Mittwoch, 7. Mai 2014

"Mass Customization": Individualität für die Masse

Je konformer die Menge, desto ausgeprägter ist der Hang, sich zu unterscheiden.

Noch in den 90er Jahren gehörte es zum guten Ton in Jugendszenen, sich nicht so zu kleiden und nicht dieselben Bands zu hören wie der gesamte Freundeskreis. Individualität wurde großgeschrieben: Jugendliche stylten sich als Punks, Slacker oder Grufties, jede Nische hatte ihren Sound, ihre Frisuren, ihre Kneipen, ihre Festivals und Rituale.

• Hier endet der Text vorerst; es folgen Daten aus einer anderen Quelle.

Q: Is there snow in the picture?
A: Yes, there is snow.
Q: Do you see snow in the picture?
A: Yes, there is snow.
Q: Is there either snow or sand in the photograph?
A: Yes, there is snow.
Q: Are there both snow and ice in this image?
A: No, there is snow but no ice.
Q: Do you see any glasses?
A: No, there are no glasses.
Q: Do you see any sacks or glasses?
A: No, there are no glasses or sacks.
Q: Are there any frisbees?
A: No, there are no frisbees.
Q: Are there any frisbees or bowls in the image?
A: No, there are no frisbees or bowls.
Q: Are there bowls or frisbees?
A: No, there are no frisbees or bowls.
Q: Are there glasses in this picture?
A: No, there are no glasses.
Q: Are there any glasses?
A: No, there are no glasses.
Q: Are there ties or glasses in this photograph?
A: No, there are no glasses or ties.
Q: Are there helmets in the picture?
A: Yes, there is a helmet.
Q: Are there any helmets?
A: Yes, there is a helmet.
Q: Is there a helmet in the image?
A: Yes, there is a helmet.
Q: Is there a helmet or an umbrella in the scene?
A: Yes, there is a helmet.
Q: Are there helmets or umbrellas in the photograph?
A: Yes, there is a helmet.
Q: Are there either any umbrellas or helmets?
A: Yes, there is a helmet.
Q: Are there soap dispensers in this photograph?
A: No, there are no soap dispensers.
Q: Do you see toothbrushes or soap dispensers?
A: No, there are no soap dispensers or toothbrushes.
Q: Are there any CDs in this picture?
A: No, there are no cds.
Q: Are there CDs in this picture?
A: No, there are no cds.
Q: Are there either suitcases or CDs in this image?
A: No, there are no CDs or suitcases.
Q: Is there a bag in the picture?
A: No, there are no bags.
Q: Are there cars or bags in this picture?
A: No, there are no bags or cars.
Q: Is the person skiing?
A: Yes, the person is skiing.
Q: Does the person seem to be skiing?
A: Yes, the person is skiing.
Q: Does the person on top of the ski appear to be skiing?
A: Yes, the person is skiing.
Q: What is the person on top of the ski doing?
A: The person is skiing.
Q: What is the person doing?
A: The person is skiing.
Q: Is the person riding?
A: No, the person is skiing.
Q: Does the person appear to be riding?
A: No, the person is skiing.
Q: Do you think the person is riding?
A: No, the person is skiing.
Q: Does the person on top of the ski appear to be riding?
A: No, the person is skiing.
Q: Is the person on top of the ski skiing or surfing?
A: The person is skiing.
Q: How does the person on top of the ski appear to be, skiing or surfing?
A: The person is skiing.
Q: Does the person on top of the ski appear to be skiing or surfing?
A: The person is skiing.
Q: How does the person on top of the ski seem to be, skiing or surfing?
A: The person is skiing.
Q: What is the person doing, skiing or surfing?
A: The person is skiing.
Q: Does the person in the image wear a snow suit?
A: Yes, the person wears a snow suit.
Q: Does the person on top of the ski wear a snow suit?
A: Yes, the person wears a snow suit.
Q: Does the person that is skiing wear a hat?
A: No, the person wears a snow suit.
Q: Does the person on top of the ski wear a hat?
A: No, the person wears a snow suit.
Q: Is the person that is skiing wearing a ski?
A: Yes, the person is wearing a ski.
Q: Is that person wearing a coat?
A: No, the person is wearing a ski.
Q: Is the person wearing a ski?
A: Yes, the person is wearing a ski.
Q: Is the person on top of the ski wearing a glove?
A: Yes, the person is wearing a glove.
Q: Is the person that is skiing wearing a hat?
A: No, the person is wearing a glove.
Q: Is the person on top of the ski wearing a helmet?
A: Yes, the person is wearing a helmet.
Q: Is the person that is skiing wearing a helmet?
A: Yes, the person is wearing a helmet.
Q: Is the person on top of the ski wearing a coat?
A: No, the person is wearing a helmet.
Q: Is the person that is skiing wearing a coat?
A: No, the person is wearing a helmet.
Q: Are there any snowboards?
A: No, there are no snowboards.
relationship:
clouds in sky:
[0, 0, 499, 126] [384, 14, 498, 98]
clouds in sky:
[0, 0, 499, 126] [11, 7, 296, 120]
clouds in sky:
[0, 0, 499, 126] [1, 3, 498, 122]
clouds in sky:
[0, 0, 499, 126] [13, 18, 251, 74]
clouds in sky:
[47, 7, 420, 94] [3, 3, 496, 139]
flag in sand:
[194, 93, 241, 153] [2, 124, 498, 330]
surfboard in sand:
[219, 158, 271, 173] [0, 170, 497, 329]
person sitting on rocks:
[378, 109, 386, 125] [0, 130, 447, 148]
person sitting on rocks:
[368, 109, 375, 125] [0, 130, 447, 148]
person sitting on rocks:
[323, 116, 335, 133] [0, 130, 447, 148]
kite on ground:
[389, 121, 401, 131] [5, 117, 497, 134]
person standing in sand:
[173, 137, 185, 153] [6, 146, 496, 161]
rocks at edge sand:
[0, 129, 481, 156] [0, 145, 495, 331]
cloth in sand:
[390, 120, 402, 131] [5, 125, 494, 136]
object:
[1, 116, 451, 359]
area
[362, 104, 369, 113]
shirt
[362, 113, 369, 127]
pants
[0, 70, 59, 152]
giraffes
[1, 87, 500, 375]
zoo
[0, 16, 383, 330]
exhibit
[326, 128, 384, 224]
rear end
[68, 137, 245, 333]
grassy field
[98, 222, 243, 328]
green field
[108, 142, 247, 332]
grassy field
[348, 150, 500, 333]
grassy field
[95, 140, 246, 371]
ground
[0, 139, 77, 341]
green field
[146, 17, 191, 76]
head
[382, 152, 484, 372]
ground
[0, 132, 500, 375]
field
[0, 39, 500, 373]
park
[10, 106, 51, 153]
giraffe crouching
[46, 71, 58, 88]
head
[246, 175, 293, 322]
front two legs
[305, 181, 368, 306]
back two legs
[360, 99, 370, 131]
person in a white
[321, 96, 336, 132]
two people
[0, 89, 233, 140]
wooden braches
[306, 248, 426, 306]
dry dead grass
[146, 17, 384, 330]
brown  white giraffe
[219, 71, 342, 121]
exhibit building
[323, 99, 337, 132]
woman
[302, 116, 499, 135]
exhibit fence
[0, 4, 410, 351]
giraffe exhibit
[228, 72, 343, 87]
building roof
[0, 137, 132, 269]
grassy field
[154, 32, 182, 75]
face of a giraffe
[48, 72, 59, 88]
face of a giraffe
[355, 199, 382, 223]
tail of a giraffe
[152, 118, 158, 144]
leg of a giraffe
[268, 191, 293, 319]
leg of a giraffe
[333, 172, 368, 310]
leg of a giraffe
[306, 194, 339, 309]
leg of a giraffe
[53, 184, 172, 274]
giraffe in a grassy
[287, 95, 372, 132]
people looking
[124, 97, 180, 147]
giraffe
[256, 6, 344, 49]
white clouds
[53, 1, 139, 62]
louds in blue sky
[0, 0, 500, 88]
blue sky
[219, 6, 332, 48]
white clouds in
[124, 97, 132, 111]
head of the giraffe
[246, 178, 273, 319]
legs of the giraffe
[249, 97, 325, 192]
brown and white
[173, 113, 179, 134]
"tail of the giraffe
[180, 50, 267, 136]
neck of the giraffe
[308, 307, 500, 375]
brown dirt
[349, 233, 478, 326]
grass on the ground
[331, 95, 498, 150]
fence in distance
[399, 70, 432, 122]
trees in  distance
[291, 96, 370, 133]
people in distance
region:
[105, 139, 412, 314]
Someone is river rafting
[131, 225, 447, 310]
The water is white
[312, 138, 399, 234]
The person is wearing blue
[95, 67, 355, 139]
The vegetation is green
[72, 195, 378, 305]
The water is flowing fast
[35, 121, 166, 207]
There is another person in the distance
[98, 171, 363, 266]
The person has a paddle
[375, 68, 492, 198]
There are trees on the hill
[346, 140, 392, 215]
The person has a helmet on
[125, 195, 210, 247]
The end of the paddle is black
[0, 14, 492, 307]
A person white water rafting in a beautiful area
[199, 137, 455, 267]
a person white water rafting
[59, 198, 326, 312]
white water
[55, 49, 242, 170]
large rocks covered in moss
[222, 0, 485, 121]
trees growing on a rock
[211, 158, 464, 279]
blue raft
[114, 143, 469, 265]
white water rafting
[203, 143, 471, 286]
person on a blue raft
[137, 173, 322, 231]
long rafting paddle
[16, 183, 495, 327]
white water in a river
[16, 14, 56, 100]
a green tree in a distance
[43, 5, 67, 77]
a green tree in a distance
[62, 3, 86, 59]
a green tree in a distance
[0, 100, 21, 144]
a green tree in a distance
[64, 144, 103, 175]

Zwei Jahrzehnte später ist die Welt der Nische zusammengeschnurrt auf eine einzige, die allerdings groß genug ist, um nahezu die gesamte Gesellschaft aufzunehmen. Angetrieben durch die neuen Medien sind die einst so strengen Geschmacksgrenzen gefallen, aus Individualität ist ein von wenigen Bekleidungsmarken und Technikfirmen bestimmter Konformismus geworden, der sich nur noch in Nuancen unterscheidet. Apple oder Samsung, Undercut oder Seitenscheitel, Hollister oder Camp David und Lady Gaga oder Miley Cyrus - viel mehr Unterscheidungsspielraum bleibt denen kaum noch, die sich nicht außerhalb des Angesagten stellen wollen.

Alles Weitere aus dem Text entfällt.